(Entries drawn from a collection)

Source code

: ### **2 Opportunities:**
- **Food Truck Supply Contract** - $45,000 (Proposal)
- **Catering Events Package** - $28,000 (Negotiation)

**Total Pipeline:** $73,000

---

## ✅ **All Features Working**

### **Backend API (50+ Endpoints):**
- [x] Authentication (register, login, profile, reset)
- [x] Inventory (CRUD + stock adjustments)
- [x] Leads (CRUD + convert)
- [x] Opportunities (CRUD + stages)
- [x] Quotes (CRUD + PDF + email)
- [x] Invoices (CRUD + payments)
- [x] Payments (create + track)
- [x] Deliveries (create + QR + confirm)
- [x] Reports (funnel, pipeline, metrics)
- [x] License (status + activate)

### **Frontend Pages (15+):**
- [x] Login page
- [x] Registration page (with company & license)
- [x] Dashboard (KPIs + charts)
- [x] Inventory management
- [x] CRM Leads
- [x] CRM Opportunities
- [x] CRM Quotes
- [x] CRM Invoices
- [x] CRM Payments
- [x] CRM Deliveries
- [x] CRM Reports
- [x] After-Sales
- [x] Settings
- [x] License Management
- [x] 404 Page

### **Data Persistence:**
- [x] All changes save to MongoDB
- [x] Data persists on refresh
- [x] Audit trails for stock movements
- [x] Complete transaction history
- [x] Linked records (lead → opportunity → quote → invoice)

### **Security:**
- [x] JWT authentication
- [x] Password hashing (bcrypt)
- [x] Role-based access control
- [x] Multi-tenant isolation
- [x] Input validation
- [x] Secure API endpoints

Instructions for the task = Gather each line from the entries above that contains the word "stock".

Response area =
- [x] Inventory (CRUD + stock adjustments)
- [x] Audit trails for stock movements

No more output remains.